I think William’s point is a good one: we already gain a lot just from having a three-state readout (above, below, or centered). That would allow you to home the microscope to a centre position, and to always know whether you are above or below (i.e. you would always know which direction to move in). The nice thing about that is that you wouldn’t need much precision - obviously it would be nice to have a repeatable zero crossing point, but being able to home it to the sort of precision you showed with the endstops is already helpful.

For an encoder, I think a resolution of anything up to 0.1 or 0.2mm would be enough to make a sensible feed-forward correction to planarise the motion (i.e. to calculate the transformation from XYZ to motor coordinates as a function of position, rather than using a global one). That should get rid of the trigonometric error, at least to some extent.

If we could do better (like 10um) that starts to get really helpful for e.g. checking we’ve not missed steps during a tile scan, or ensuring we’ve returned to the right place after a move.

Really detailed servocontrol for high-powered microscopy probably wants more like 100nm resolution, which I can’t imagine is feasible - but that’s fine, I think we can figure out ways to get the really fine detail from image analysis. In any case, that level of resolution is probably only helpful if it’s directly measured from the stage, rather than the actuators - I imagine we will notice some hysteresis in the plastic at that level!

Lastly, if I’ve read it correctly, the third sensor in the application note you linked to does 3-axis measurements; if you had one (or two) of those, could it measure the position of a magnet in 3D? If so, would a small magnet on the stage and a sensor board underneath it allow us to measure 3D position of the sample? That would be pretty cool, especially as it might let us directly measure and compensate for non-planarity in the mechanism. I guess it would be rather harder to make though, and require more complicated analysis…

I think that would make an excellent student project, but it is beyond what I would have time to investigate. I don’t have ready access to students without funding, so it would be up to you

Seriously, the field around a rod magnet is highly non-linear. Any mapping of 3-axis field to position would be complicated, and would probably work better in some directions than others. That could probably be mitigated by having multiple magnets and sensors, but that only increases the complexity. Having multiple magnets brings up the probability of cross-talk between them and the sensors.

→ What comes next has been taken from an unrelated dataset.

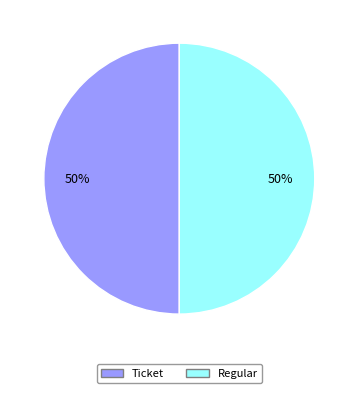

True or false: Regular accounts for 50% of the total.

True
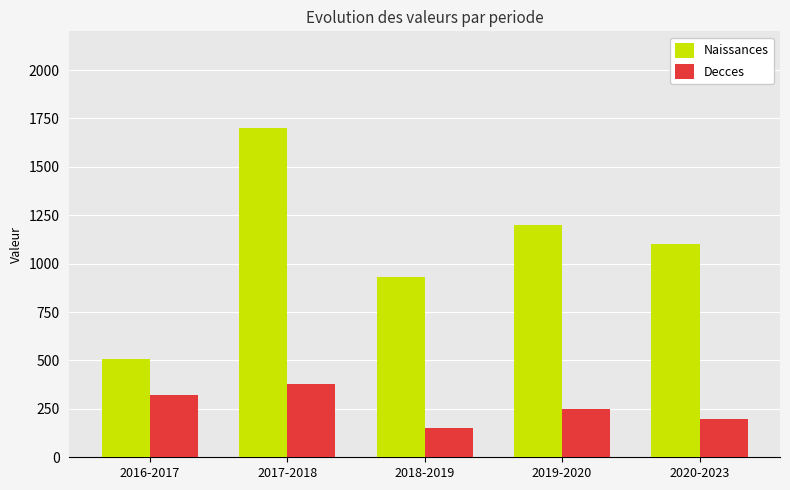

The Decces series shows 250 at 2019-2020. True or false?

True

I noticed that in early versions of the microscope all three axis used the same mechanism. Then you changed the Z axis to this tilted geometry. Can you explain what motivated that?

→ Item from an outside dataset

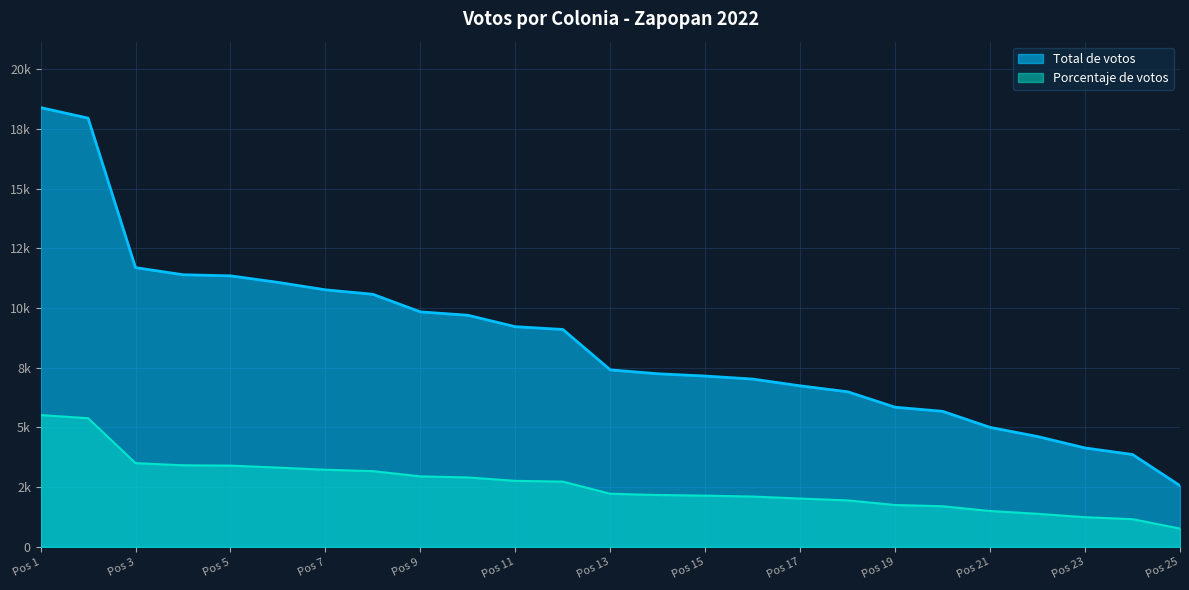

What is the value of the Total de votos point at the 9th from the left?

9838.0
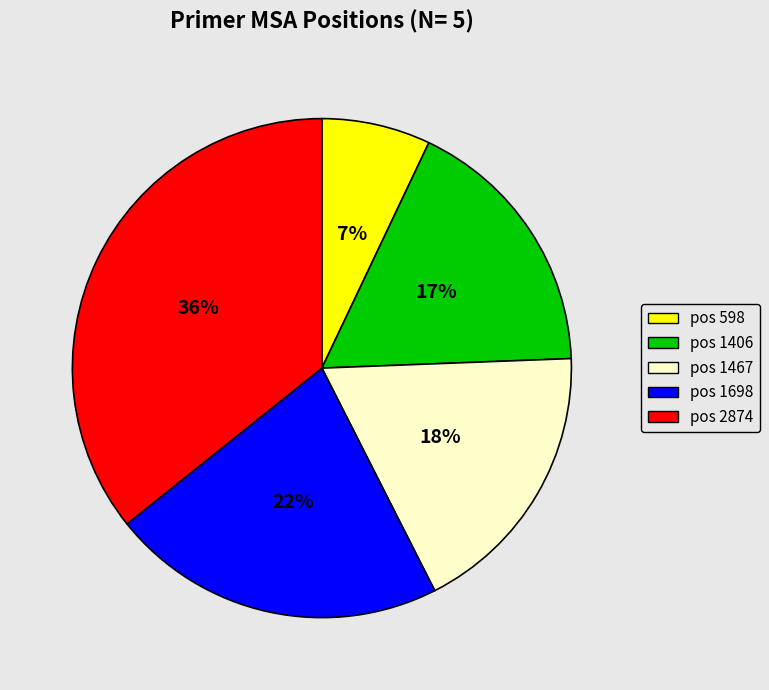

Approximately how many times larger is the value at pos 598 compared to pos 2874?

0.2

Hah, yes - I suspect you are absolutely right, it would most likely be horribly complicated. I’m not sure I’d want to supervise that project!

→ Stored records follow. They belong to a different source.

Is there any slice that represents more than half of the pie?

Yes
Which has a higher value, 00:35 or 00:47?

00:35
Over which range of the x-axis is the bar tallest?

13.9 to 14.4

The move to the tilted Z axis came about largely as a way to make it stronger, and stick to the print bed better. The old version had all of the levers either horizontal or vertical, but involved a lot of floppy, thin beams:

I wanted the static part of the main body to extend underneath the Z axis strut - i.e. so that the static anchors for the X and Y axis levers are directly connected, rather than needing a gap for the Z axis at the bottom. That necessitated putting the lower strut for the Z axis higher than z=0. I wanted to keep the Z actuator on the print bed (to save faffing around with extra supports and release mechanisms), and consequently the beam that connects the Z axis actuator to the lower strut in the Z axis is not horizontal any more. In order to make sure the screw is pulling perpendicular to that lever, I needed to tilt it away from vertical.

Has anyone tried to detect stalling motors, e.g., using an accelerometer?

During homing every axis could then move towards its maximal position until the motor stalls and the frequency of the accelerometer data changes. I would imagine it to be similar to INPUT_SHAPER on Klipper 3D printers.

Homing would be rather slow but the accelerometer sensor only costs a few bugs and could just be attached to the microscope’s frame.

Any ideas why this is super silly or could work?